__To-do item__. Your answer should reproduce every line of the material in which the word "патиной" occurs.
───
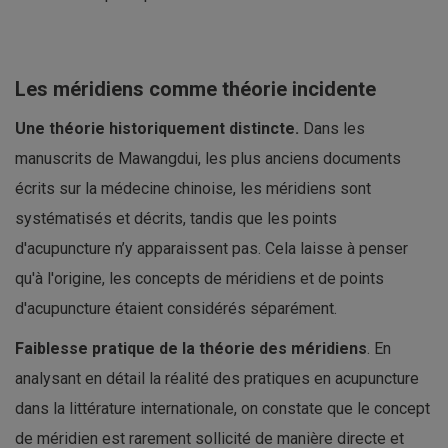
Les méridiens comme théorie incidente
Une théorie historiquement distincte.
Dans les
manuscrits de Mawangdui, les plus anciens documents
écrits sur la médecine chinoise, les méridiens sont
systématisés et décrits, tandis que les points
d'acupuncture n’y apparaissent pas. Cela laisse à penser
qu'à l'origine, les concepts de méridiens et de points
d'acupuncture étaient considérés séparément.
Faiblesse pratique de la théorie des méridiens
. En
analysant en détail la réalité des pratiques en acupuncture
dans la littérature internationale, on constate que le concept
de méridien est rarement sollicité de manière directe et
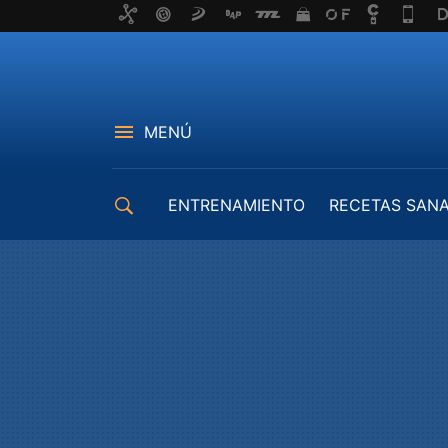
MENÚ
ENTRENAMIENTO
RECETAS SAN
EQUIPAMIENTO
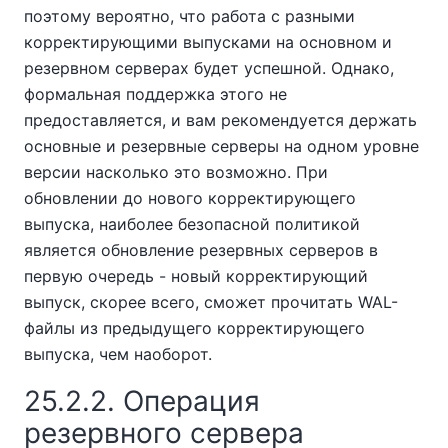
поэтому вероятно, что работа с разными
корректирующими выпусками на основном и
резервном серверах будет успешной. Однако,
формальная поддержка этого не
предоставляется, и вам рекомендуется держать
основные и резервные серверы на одном уровне
версии насколько это возможно. При
обновлении до нового корректирующего
выпуска, наиболее безопасной политикой
является обновление резервных серверов в
первую очередь - новый корректирующий
выпуск, скорее всего, сможет прочитать WAL-
файлы из предыдущего корректирующего
выпуска, чем наоборот.
25.2.2. Операция
резервного сервера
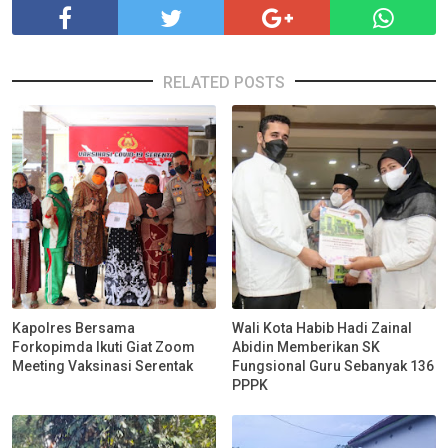
RELATED POSTS
Kapolres Bersama
Wali Kota Habib Hadi Zainal
Forkopimda Ikuti Giat Zoom
Abidin Memberikan SK
Meeting Vaksinasi Serentak
Fungsional Guru Sebanyak 136
PPPK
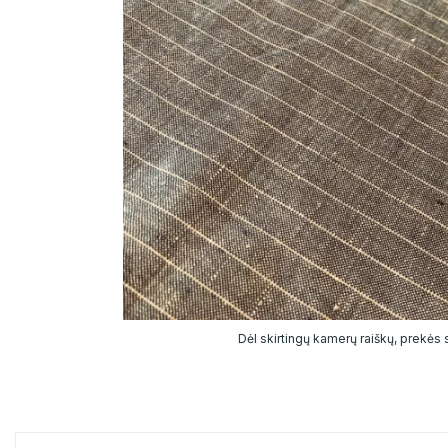
Dėl skirtingų kamerų raiškų, prekės sp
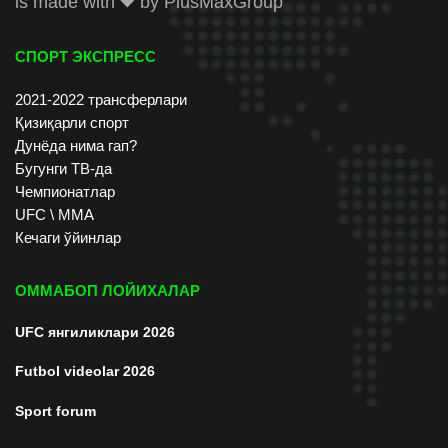
is made with
by
PlusMaxGroup
СПОРТ ЭКСПРЕСС
2021-2022 трансферлари
Қизиқарли спорт
Дунёда нима гап?
Бугунги ТВ-да
Чемпионатлар
UFC \ ММА
Кечаги ўйинлар
ОММАБОП ЛОЙИХАЛАР
UFC янгиликлари 2026
Futbol videolar 2026
Sport forum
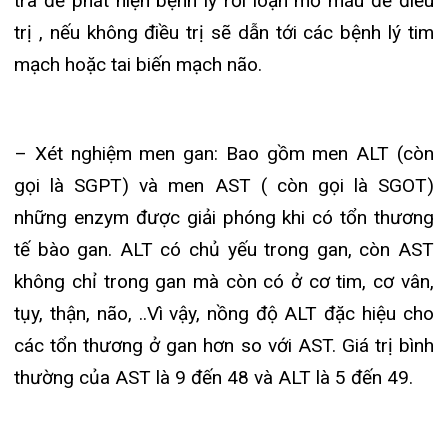
không chỉ trong gan mà còn có ở cơ tim, cơ vân,
tụy, thận, não, ..Vì vậy, nồng độ ALT đặc hiệu cho
các tổn thương ở gan hơn so với AST. Giá trị bình
thường của AST là 9 đến 48 và ALT là 5 đến 49.
Ngoài ra, bao gồm men GGT, men này tăng nhiều
trong trường hợp uống nhiều rượu , khi uống rượu
nhiều gây tổn thương tế bào gan sẽ có hội chứng
ngưng rượu dẫn tới xơ gan , ung thư gan.
-Xét nghiệm ure, creatinin đánh giá chức năng
thận, khi chức năng thận bị tổn thương sẽ làm
tăng 2 chỉ số này, đặc biệt chỉ số creatinin giúp
đánh giá mức độ thận suy, từ đó quyết định sử
dụng kỹ thuật lọc máu (chạy thận nhân tạo) hay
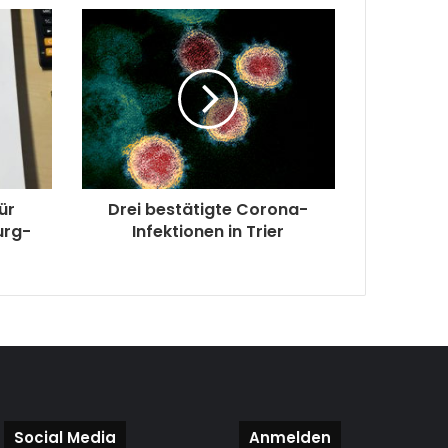
ür
Drei bestätigte Corona-
urg-
Infektionen in Trier
Social Media
Anmelden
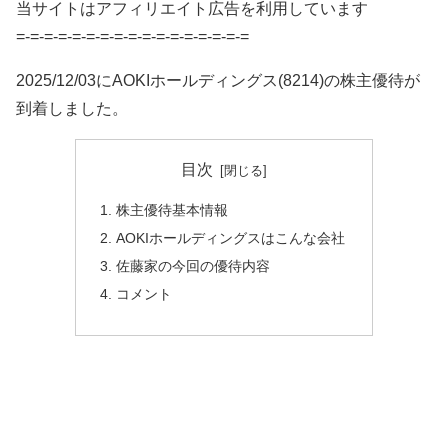
当サイトはアフィリエイト広告を利用しています
=-=-=-=-=-=-=-=-=-=-=-=-=-=-=-=-=
2025/12/03にAOKIホールディングス(8214)の株主優待が
到着しました。
目次
株主優待基本情報
AOKIホールディングスはこんな会社
佐藤家の今回の優待内容
コメント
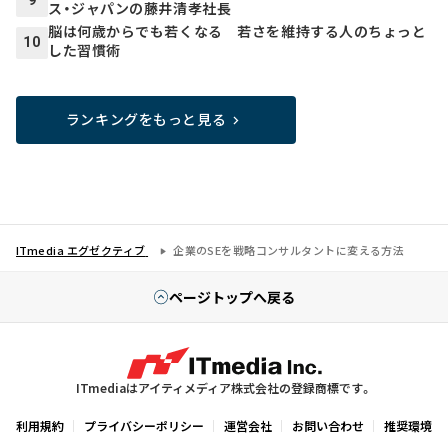
9
ス・ジャパンの藤井清孝社長
脳は何歳からでも若くなる 若さを維持する人のちょっと
10
した習慣術
ランキングをもっと見る
ITmedia エグゼクティブ
企業のSEを戦略コンサルタントに変える方法
ページトップへ戻る
ITmediaはアイティメディア株式会社の登録商標です。
利用規約
プライバシーポリシー
運営会社
お問い合わせ
推奨環境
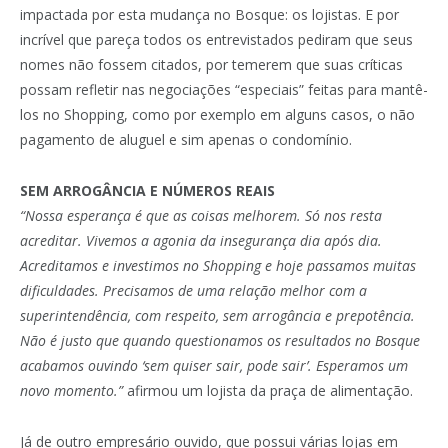
impactada por esta mudança no Bosque: os lojistas. E por
incrível que pareça todos os entrevistados pediram que seus
nomes não fossem citados, por temerem que suas críticas
possam refletir nas negociações “especiais” feitas para mantê-
los no Shopping, como por exemplo em alguns casos, o não
pagamento de aluguel e sim apenas o condomínio.
SEM ARROGÂNCIA E NÚMEROS REAIS
“Nossa esperança é que as coisas melhorem. Só nos resta
acreditar. Vivemos a agonia da insegurança dia após dia.
Acreditamos e investimos no Shopping e hoje passamos muitas
dificuldades. Precisamos de uma relação melhor com a
superintendência, com respeito, sem arrogância e prepotência.
Não é justo que quando questionamos os resultados no Bosque
acabamos ouvindo ‘sem quiser sair, pode sair’. Esperamos um
novo momento.”
afirmou um lojista da praça de alimentação.
Já de outro empresário ouvido, que possui várias lojas em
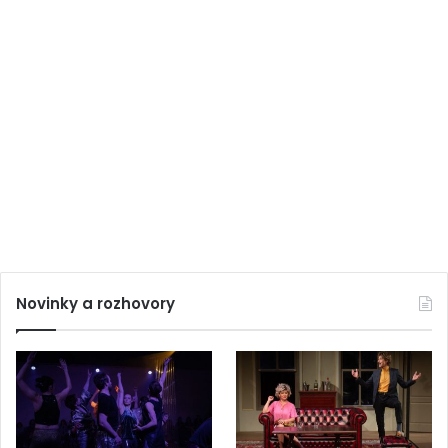
Novinky a rozhovory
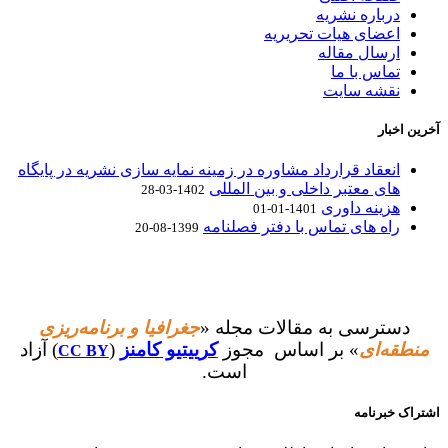
درباره نشریه
اعضای هیات تحریریه
ارسال مقاله
تماس با ما
نقشه سایت
آخرین اخبار
انعقاد قرارداد مشاوره در زمینه نمایه سازی نشریه در پایگاه
های معتبر داخلی و بین المللی
1402-03-28
هزینه داوری
1401-01-01
راه های تماس با دفتر فصلنامه
1399-08-20
دسترسی به مقالات مجله «
جغرافیا و برنامه‌ریزی
منطقه‌ای
» بر اساس مجوز
کرییتیو کامنز
(
) آزاد
CC BY
است.
اشتراک خبرنامه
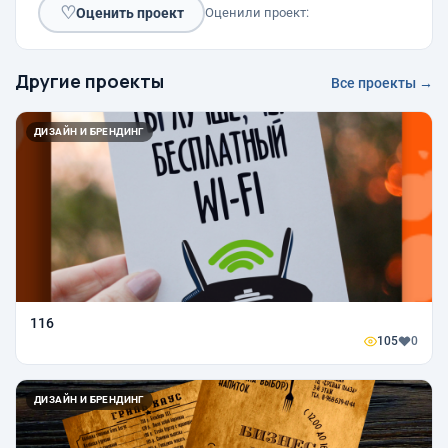
♡
Оценить проект
Оценили проект:
Другие проекты
Все проекты →
ДИЗАЙН И БРЕНДИНГ
116
105
0
ДИЗАЙН И БРЕНДИНГ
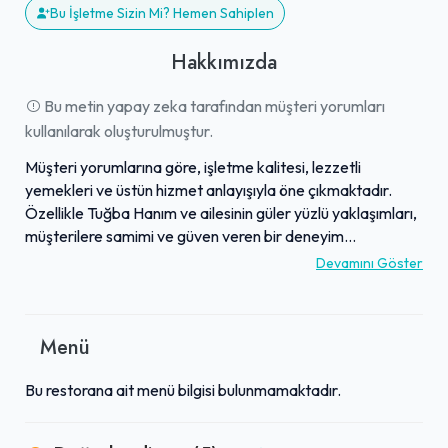
Bu İşletme Sizin Mi? Hemen Sahiplen
Hakkımızda
Bu metin yapay zeka tarafından müşteri yorumları
kullanılarak oluşturulmuştur.
Müşteri yorumlarına göre, işletme kalitesi, lezzetli
yemekleri ve üstün hizmet anlayışıyla öne çıkmaktadır.
Özellikle Tuğba Hanım ve ailesinin güler yüzlü yaklaşımları,
müşterilere samimi ve güven veren bir deneyim
sunmaktadır. Mekanın hijyenik ve temiz ortamı,
Devamını Göster
ziyaretçilerin iç rahatlığıyla tercih etmesini sağlamaktadır.
Sunulan ürünlerin hem uygun fiyatlı hem de enfes lezzetli
olması, burayı kesinlikle ziyaret edilmesi gereken bir yer
Menü
haline getirmektedir. Genel olarak, işini layıkıyla yapan,
tavsiye edilen ve her yönüyle memnuniyet sağlayan bir
Bu restorana ait menü bilgisi bulunmamaktadır.
müessese olarak tanınmaktadır.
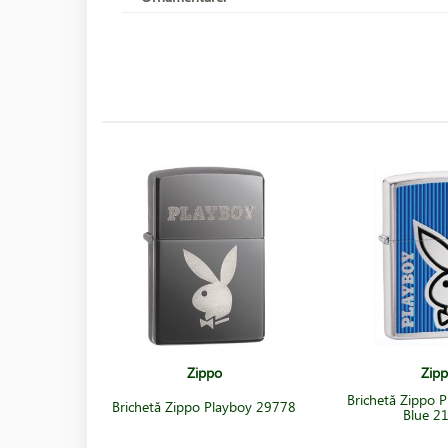
Zippo
Zip
Brichetă Zippo 
Brichetă Zippo Playboy 29778
Blue 2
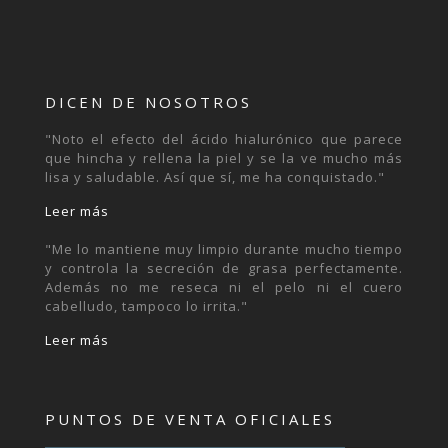
DICEN DE NOSOTROS
"Noto el efecto del ácido hialurónico que parece
que hincha y rellena la piel y se la ve mucho más
lisa y saludable. Así que sí, me ha conquistado."
Leer más
"Me lo mantiene muy limpio durante mucho tiempo
y controla la secreción de grasa perfectamente.
Además no me reseca ni el pelo ni el cuero
cabelludo, tampoco lo irrita."
Leer más
PUNTOS DE VENTA OFICIALES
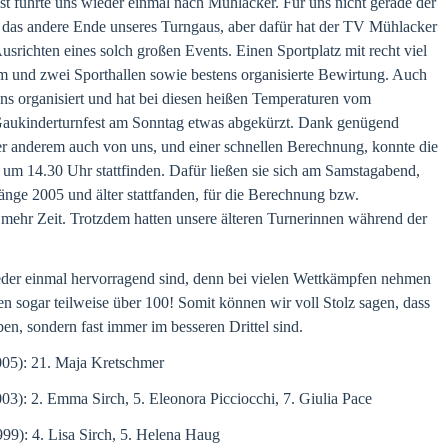
st führte uns wieder einmal nach Mühlacker. Für uns nicht gerade der
 das andere Ende unseres Turngaus, aber dafür hat der TV Mühlacker
srichten eines solch großen Events. Einen Sportplatz mit recht viel
m und zwei Sporthallen sowie bestens organisierte Bewirtung. Auch
s organisiert und hat bei diesen heißen Temperaturen vom
ukinderturnfest am Sonntag etwas abgekürzt. Dank genügend
er anderem auch von uns, und einer schnellen Berechnung, konnte die
um 14.30 Uhr stattfinden. Dafür ließen sie sich am Samstagabend,
änge 2005 und älter stattfanden, für die Berechnung bzw.
mehr Zeit. Trotzdem hatten unsere älteren Turnerinnen während der
ieder einmal hervorragend sind, denn bei vielen Wettkämpfen nehmen
nen sogar teilweise über 100! Somit können wir voll Stolz sagen, dass
ben, sondern fast immer im besseren Drittel sind.
05): 21. Maja Kretschmer
): 2. Emma Sirch, 5. Eleonora Picciocchi, 7. Giulia Pace
9): 4. Lisa Sirch, 5. Helena Haug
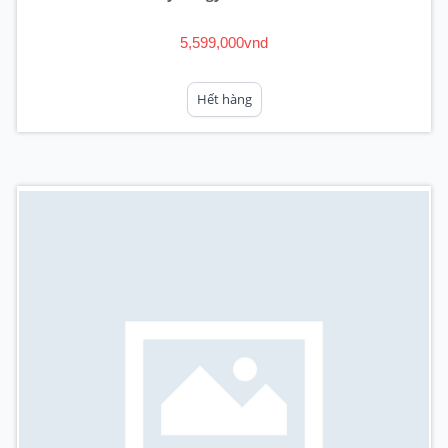
5,599,000vnd
Hết hàng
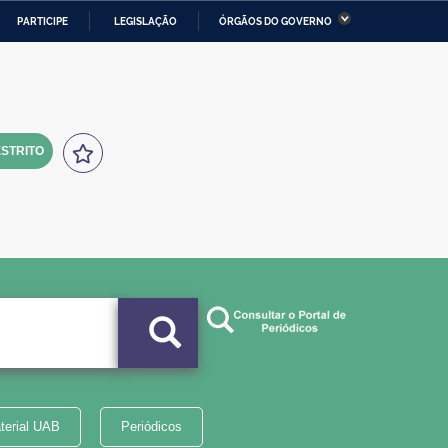
PARTICIPE
LEGISLAÇÃO
ÓRGÃOS DO GOVERNO
stério da Economia
Ministério da Infraestrutura
stério de Minas e Energia
Ministério da Ciência,
Tecnologia, Inovações e
Comunicações
STRITO
tério da Mulher, da Família
Secretaria-Geral
s Direitos Humanos
lto
terial UAB
Periódicos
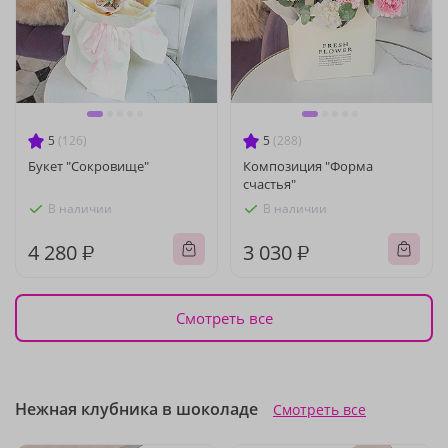
5
(126)
5
(288)
Букет "Сокровище"
Композиция "Форма
счастья"
В наличии
В наличии
4 280 ₽
3 030 ₽
Смотреть все
Нежная клубника в шоколаде
Смотреть все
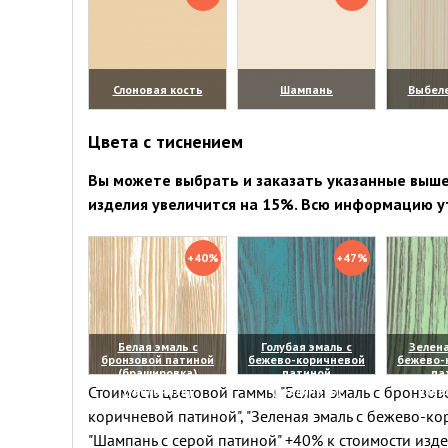
Слоновая кость
Шампань
Выбел
(увеличить)
(увеличить)
(уве
Цвета с тиснением
Вы можете выбрать и заказать указанные выше 
изделия увеличится на 15%. Всю информацию у
+40%
+47%
Белая эмаль с
Голубая эмаль с
Зелена
бронзовой патиной
бежево-коричневой
бежево-
(брашировка)
патиной
па
Стоимость цветовой гаммы "Белая эмаль с бронзово
(увеличить)
(увеличить)
(уве
коричневой патиной", "Зеленая эмаль с бежево-ко
"Шампань с серой патиной" +40% к стоимости изд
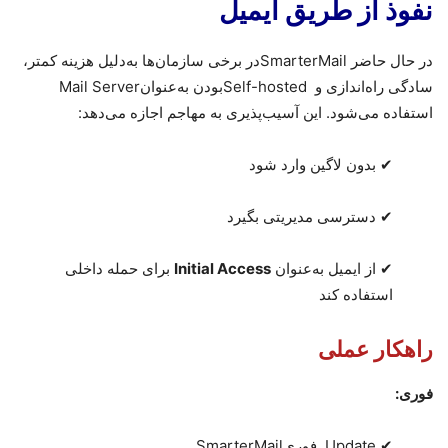
نفوذ از طریق ایمیل
در حال حاضر
SmarterMail
در برخی سازمان‌ها به‌دلیل هزینه کمتر،
سادگی راه‌اندازی و
Self-hosted
بودن به‌عنوان
Mail Server
استفاده می‌شود
.
این آسیب‌پذیری به مهاجم اجازه می‌دهد
:
✔
بدون لاگین وارد شود
✔
دسترسی مدیریتی بگیرد
✔
از ایمیل به‌عنوان
Initial Access
برای حمله داخلی
استفاده کند
راهکار عملی
فوری
:
✔
Update
فوری
SmarterMail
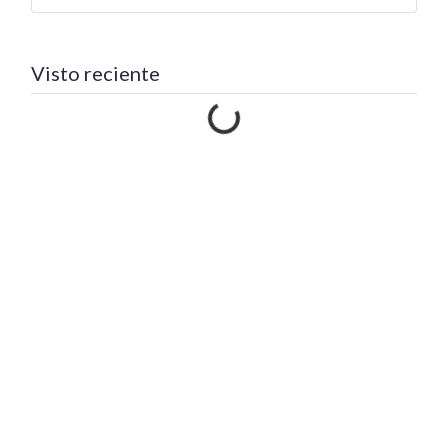
Visto reciente
Cargando…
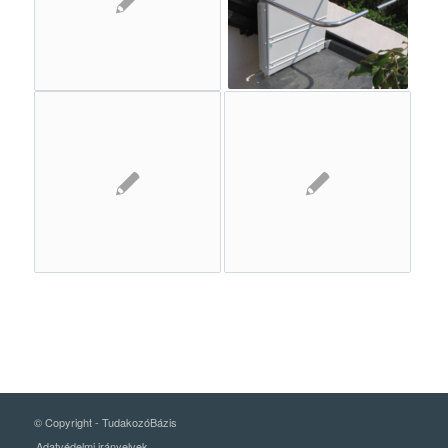
© Copyright -
TudakozóBázis
Adatvédelmi irányelvek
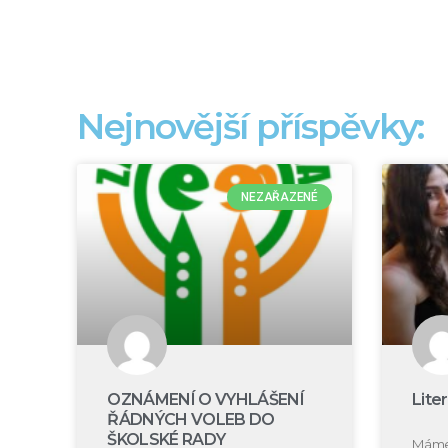
Nejnovější příspěvky:
NEZAŘAZENÉ
OZNÁMENÍ O VYHLÁŠENÍ
Lite
ŘÁDNÝCH VOLEB DO
ŠKOLSKÉ RADY
Máme 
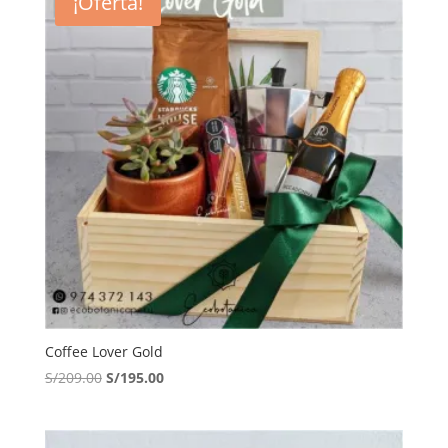
¡Oferta!
Coffee Lover Gold
El
El
S/
209.00
S/
195.00
precio
precio
original
actual
era:
es:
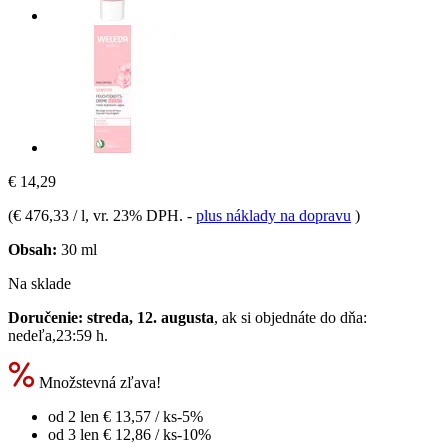
€ 14,29
(
€ 476,33 / l
, vr. 23% DPH.
-
plus náklady na dopravu
)
Obsah:
30 ml
Na sklade
Doručenie: streda, 12. augusta
, ak si objednáte do dňa:
nedeľa,23:59 h
.
Množstevná zľava!
od 2 len
€ 13,57
/ ks
-5%
od 3 len
€ 12,86
/ ks
-10%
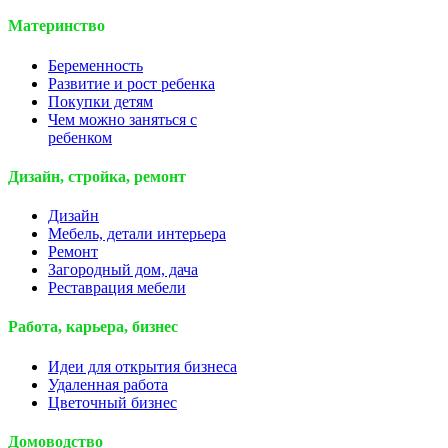
Материнство
Беременность
Развитие и рост ребенка
Покупки детям
Чем можно заняться с
ребенком
Дизайн, стройка, ремонт
Дизайн
Мебель, детали интерьера
Ремонт
Загородный дом, дача
Реставрация мебели
Работа, карьера, бизнес
Идеи для открытия бизнеса
Удаленная работа
Цветочный бизнес
Домоводство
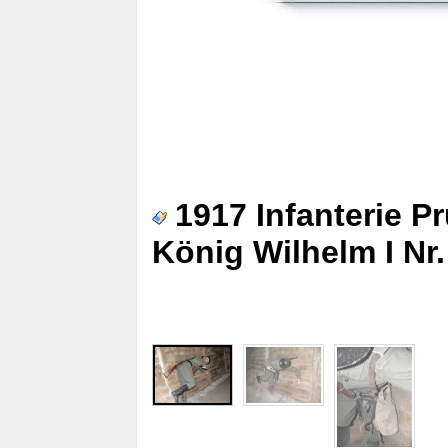
1917 Infanterie 
König Wilhelm I Nr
───
__Answer space__.
бронзовой патиной
патиной
коричневой патиной", "Зеленая эмаль с бежево-ко
"Шампань с серой патиной" +40% к стоимости изд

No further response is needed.